FDB sebagaimana dimaksud dalam Pasal 24 diberikan kepada Debitur yang meliputi:
a. perorangan/kelompok;
b. badan usaha milik negara;
c. badan usaha milik daerah;
d. badan usaha milik desa;
e. badan usaha swasta; atau
f. koperasi.
(1) Penyaluran secara langsung sebagaimana dimaksud dalam Pasal 24 ayat (2) huruf a dilakukan oleh BLU BPDLH secara langsung kepada Debitur.
(2) Debitur harus memberikan jaminan atau agunan yang diikat secara fidusia, hak tanggungan, dan/atau bentuk lainnya sesuai dengan ketentuan peraturan perundang-undangan.
(3) Penyaluran secara langsung sebagaimana dimaksud pada ayat (1) dituangkan dalam perjanjian antara BLU BPDLH dengan Debitur secara nota riil atau legalisasi.
(4) Perjanjian sebagaimana dimaksud pada ayat (3) paling sedikit memuat:
a. identitas para pihak
b. nilai pembiayaan;
c. jangka waktu pembiayaan;
d. tingkat suku bunga/bagi hasil/margin;
e. jaminan;
f. hak dan kewajiban;
g. pelaporan;
h. keadaan kahar;
i. sanksi dan denda;
j. penyelesaian sengketa; dan
k. berakhirnya perjanjian.
(1) Penyaluran secara tidak langsung sebagaimana dimaksud dalam Pasal 24 ayat (2) huruf b dilakukan melalui lembaga penyalur kepada Debitur.

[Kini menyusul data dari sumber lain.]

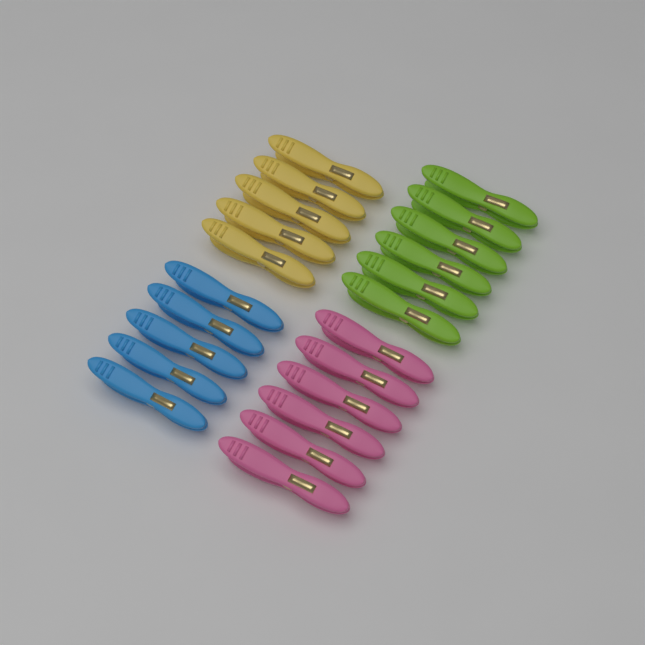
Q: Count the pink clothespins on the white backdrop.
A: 6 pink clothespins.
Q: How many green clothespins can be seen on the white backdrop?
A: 6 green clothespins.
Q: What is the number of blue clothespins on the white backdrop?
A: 5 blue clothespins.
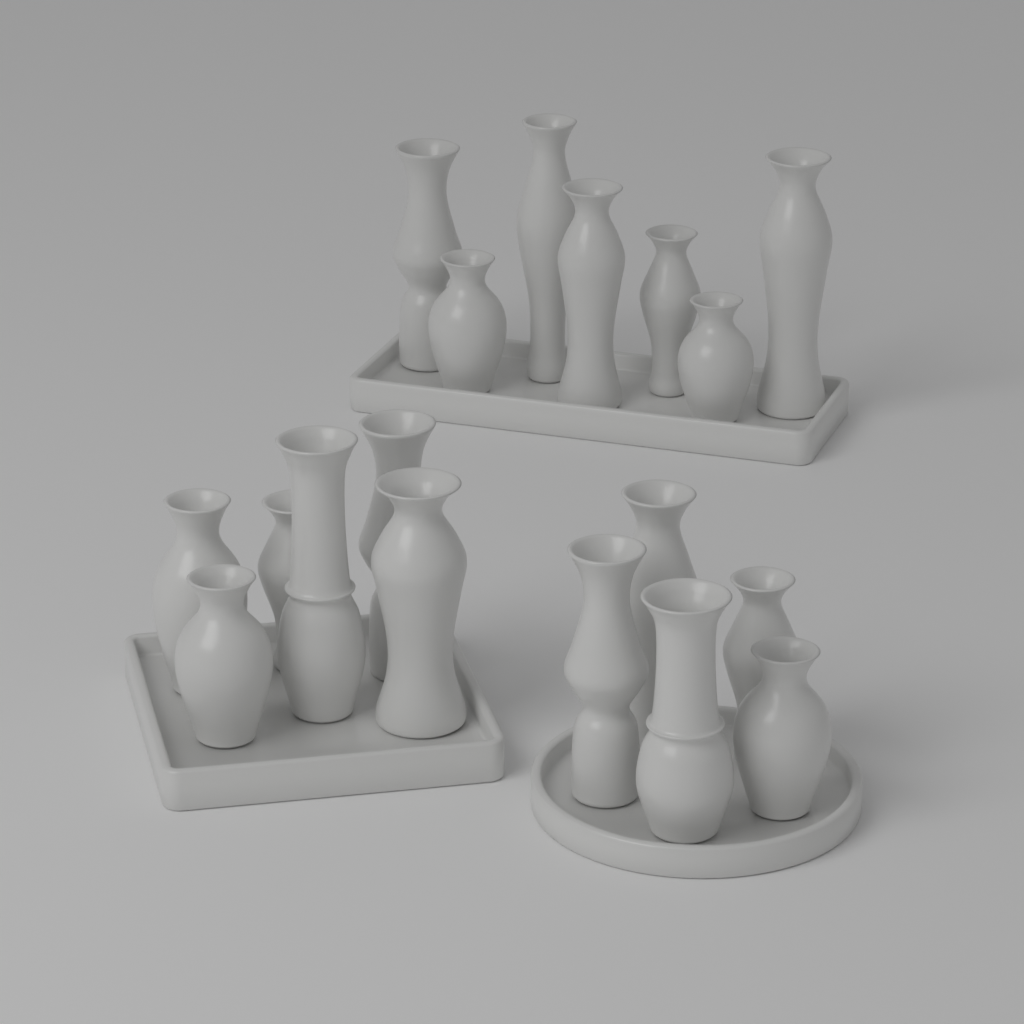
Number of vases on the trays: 18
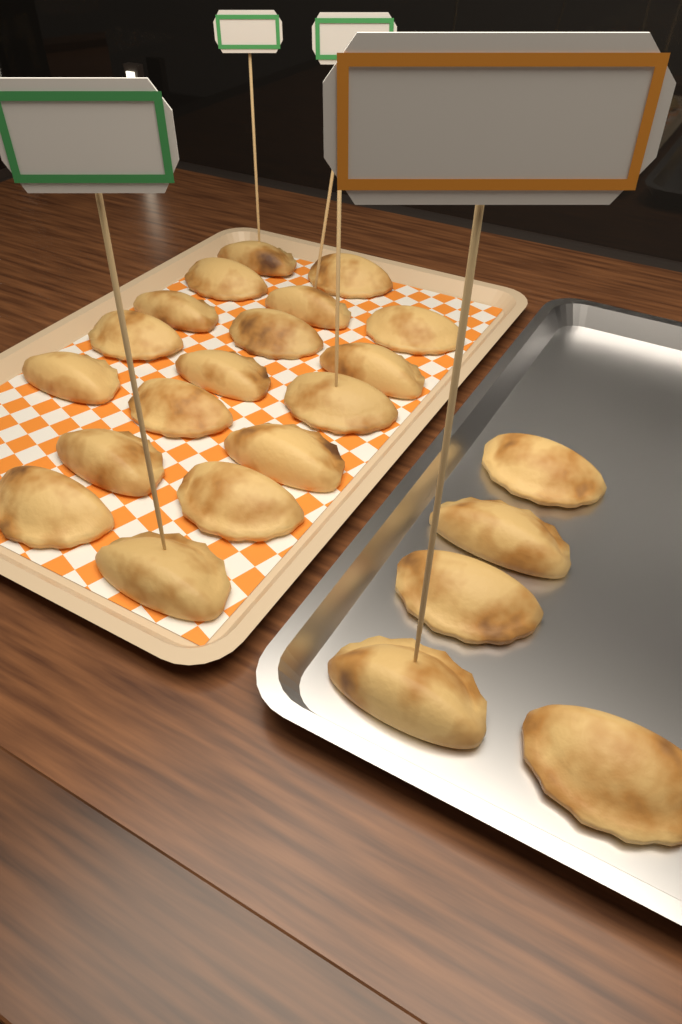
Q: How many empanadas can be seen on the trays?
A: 23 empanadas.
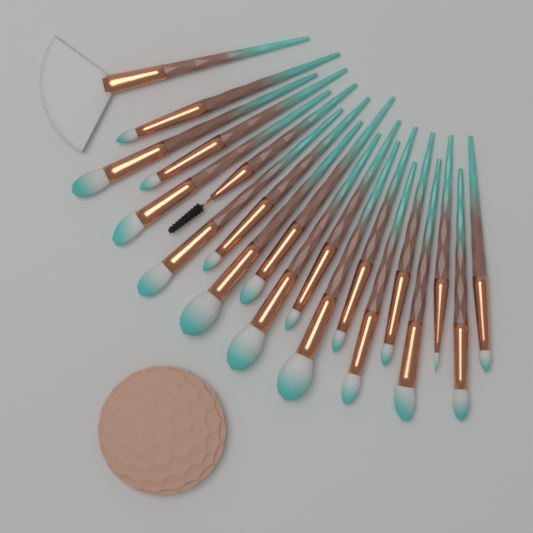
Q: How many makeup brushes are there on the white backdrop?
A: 20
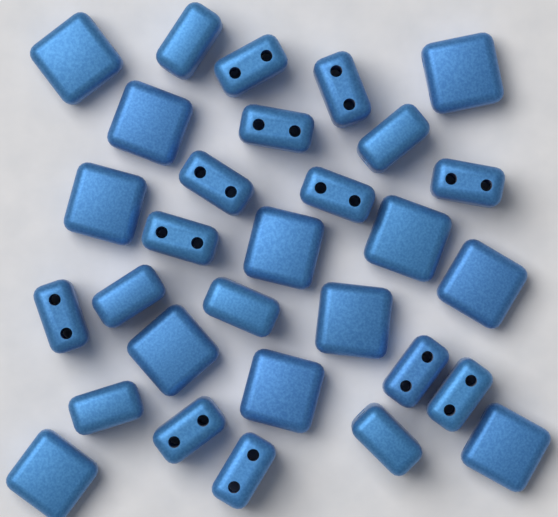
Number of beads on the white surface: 30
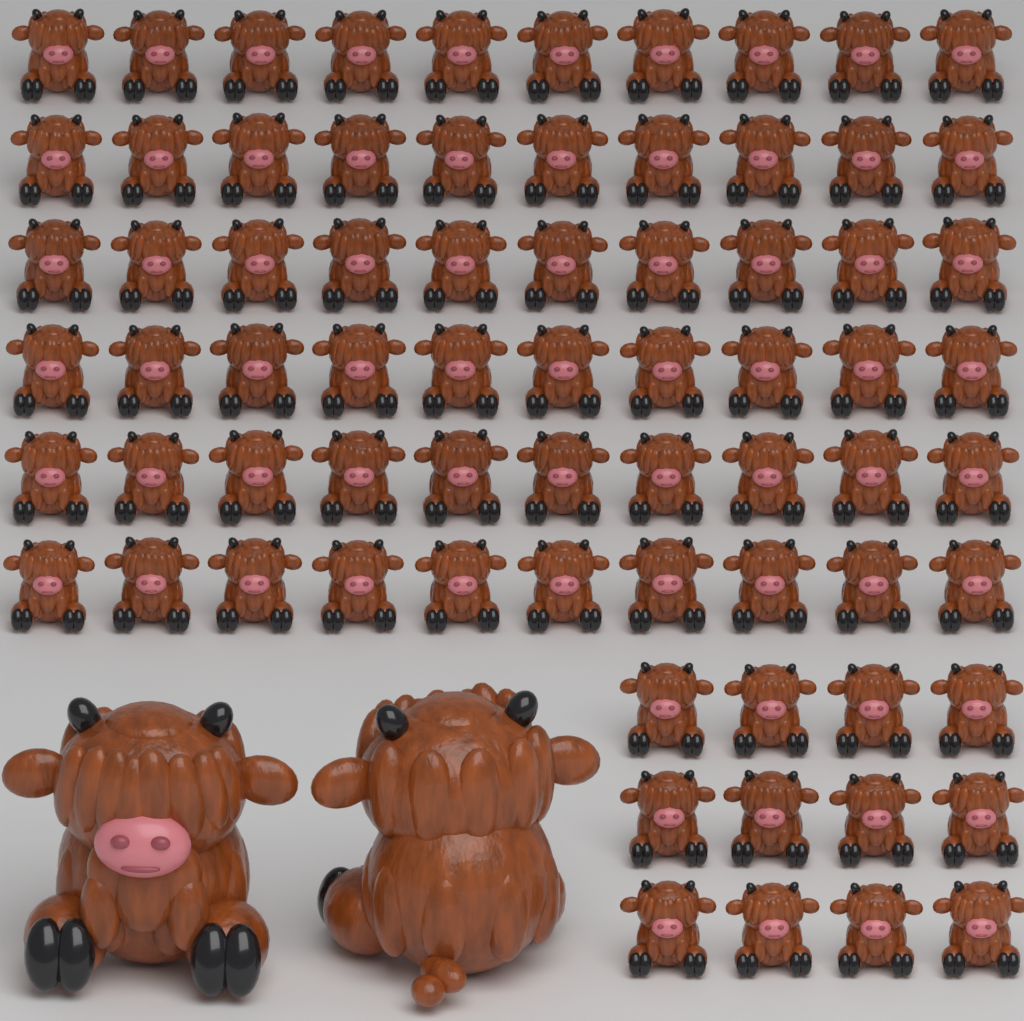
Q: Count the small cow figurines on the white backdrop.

(2) Lembaga penyalur sebagaimana dimaksud pada ayat (1) meliputi perbankan, lembaga jasa keuangan nonbank, atau badan hukum lainnya yang bekerja sama dan ditunjuk oleh BLU BPDLH.
(3) Lembaga penyalur sebagaimana dimaksud pada ayat (1) bertanggungjawab kepada BLU BPDLH atas penyaluran yang dilakukan kepada Debitur.
(4) Lembaga penyalur sebagaimana dimaksud pada ayat (1) paling sedikit memenuhi kriteria:
a. memiliki pengalaman dalam pembiayaan di bidang lingkungan hidup dan/atau kehutanan paling sedikit 2 (dua) tahun;
b. sehat dan berkinerja baik;
c. memiliki akses langsung dengan Debitur; dan
d. memiliki
sistem yang terkoneksi dan/atau kompatibel dengan sistem informasi yang digunakan oleh BLU BPDLH.
(5) Penyaluran secara tidak langsung sebagaimana dimaksud pada ayat (1) dituangkan dalam perjanjian antara BLU BPDLH dengan lembaga penyalur di hadapan notaris.
(6) Perjanjian sebagaimana dimaksud pada ayat (5), paling sedikit memuat:
a. identitas para pihak;
b. nilai pembiayaan;
c. jangka waktu pembiayaan;
d. target Debitur;
e. tingkat suku bunga/bagi hasil/margin;
f. jaminan;
g. hak dan kewajiban;
h. pelaporan;
i. monitoring dan evaluasi;
j. keadaan kahar;
k. sanksi dan denda;
l. penyelesaian sengketa; dan
m. berakhirnya perjanjian.
(7) Lembaga penyalur harus memberikan jaminan atau agunan paling sedikit senilai 100% (seratus persen) dari pembiayaan yang dimohon dan diikat secara fidusia, hak tanggungan, dan/atau bentuk lainnya sesuai dengan ketentuan peraturan perundang-undangan.
Untuk melakukan penyaluran secara langsung sebagaimana dimaksud dalam Pasal 26 dan penyaluran secara tidak langsung sebagaimana dimaksud dalam Pasal 27, BLU BDPLH dapat membentuk tim teknis.
Ketentuan lebih lanjut mengenai kriteria Debitur penerima FDB, mekanisme penyaluran secara langsung, tata cara penentuan besaran jaminan dan penyerahan jaminan, mekanisme penyaluran secara tidak langsung, dan mekanisme penunjukan lembaga penyalur sebagaimana dimaksud dalam Pasal 25 sampai dengan Pasal 27 diatur dengan Peraturan Direktur Utama BLU BPDLH.
Penyaluran melalui mekanisme FDB sebagaimana dimaksud dalam Pasal 24 ayat (1) yang dananya bersumber dari hibah dan donasi dilakukan berdasarkan perjanjian/kontrak sebagaimana dimaksud dalam Pasal 10 huruf b.